- Job A
Check each statement against the Ukraine war update and answer yes or no, quoting the words of the update that settle it: (i) Japan widened its ban on exports to Russia; (ii) the American tanks are expected to reach Ukraine within weeks; (iii) a Ukrainian official said at least 11 people died in the strikes.
- Job B
List every country the Ukraine war update mentions, including any it names only through a word like "American."
- Job C
Carry the Ukraine war update forward from the point where it stops.

As Western countries pledged to ship battle tanks to Kyiv, Japan expanded its ban on exports to Russia, while the Kremlin maintained that it was “increasingly adapting to life under sanctions.”

Here’s the latest on the war and its ripple effects across the globe.

1. Key developments

  • Russia’s Defense Ministry said its forces hit Ukraine’s energy system on Thursday with drones and a “massive missile strike” from the air and the sea. The attacks disrupted the “transportation of weapons and ammunition,” the ministry said Friday. A Ukrainian official said at least 11 people were killed and 11 others injured in the strikes.
  • The type of American tank going to Ukraine will be the M1A2 Abrams, according to Pentagon spokeswoman Sabrina Singh. The M1A2 has more-advanced electronics and targeting ability than the M1A1 Abrams, according to U.S. military specifications. The Biden administration announced this week that it will send 31 of the U.S. main battle tanks, which are not expected to arrive in Ukraine for many months.

- Collected material
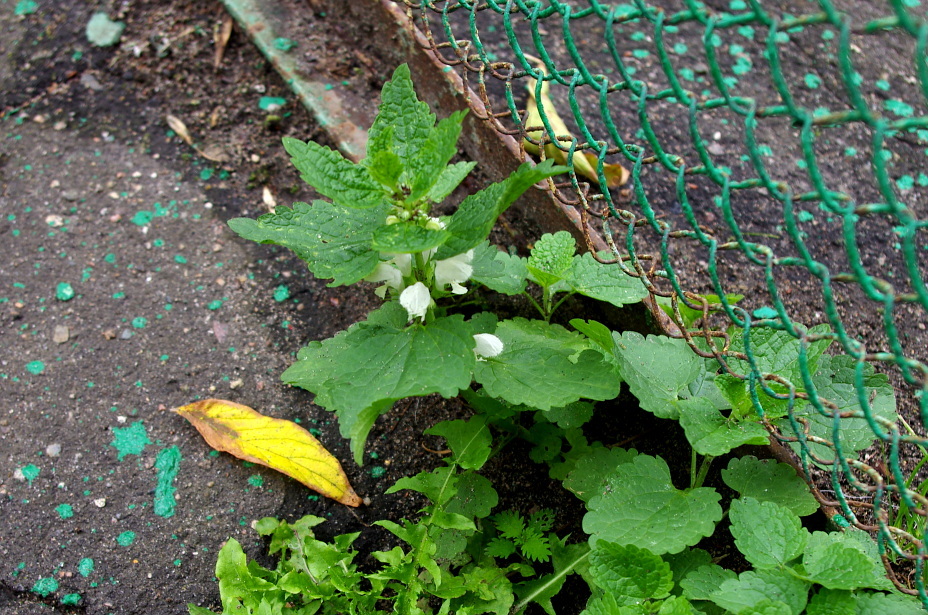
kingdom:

- Expected answer A
(i) Yes: "Japan expanded its ban on exports to Russia."
(ii) No: "which are not expected to arrive in Ukraine for many months."
(iii) Yes: "A Ukrainian official said at least 11 people were killed and 11 others injured in the strikes."

- Expected answer B
Japan, Russia, Ukraine, United States

- Expected answer C
  • “These decisions do not bring anything terrible for us,” Kremlin spokesman Dmitry Peskov said Friday after Japan announced new sanctions. He also accused President Biden of blocking an end to the war instead of pressuring Kyiv to stop fighting. “We now see that the current White House leader does not want to use this key. On the contrary, he chooses to continue pumping Ukraine with weapons,” Peskov said.
  • The U.N. refugee agency said Moscow is giving Ukrainian children Russian passports and putting them up for adoption. In a Reuters interview during his visit to Kyiv, U.N. High Commissioner for Refugees Filippo Grandi accused Russia on Friday of violating the “fundamental principles of child protection in situations of war.”
  • U.S. government auditors are in Kyiv this week as part of steps to ensure that “no aid or weapons” are diverted, Victoria Nuland, undersecretary for political affairs at the State Department, told lawmakers Thursday. Several senior Ukrainian officials resigned or faced dismissal this week over corruption allegations.
  • Russia plans to change the official time in territories it illegally annexed during the conflict to Moscow time, an hour ahead of clocks in Ukraine, according to a statement by the Ministry of Industry and Trade of Russia.

2. Battleground updates

  • Poland will deliver 60 tanks to Ukraine, including 30 of the Polish PT-91 Twardy and 14 of the German-made Leopard 2, Ukrainian President Volodymyr Zelensky said Friday. Kyiv’s Western allies have agreed to send battle tanks after months of deadlock, although the broader package put together by the United States and European allies includes a mix of models, each with different delivery times and logistical hurdles, The Washington Post reports.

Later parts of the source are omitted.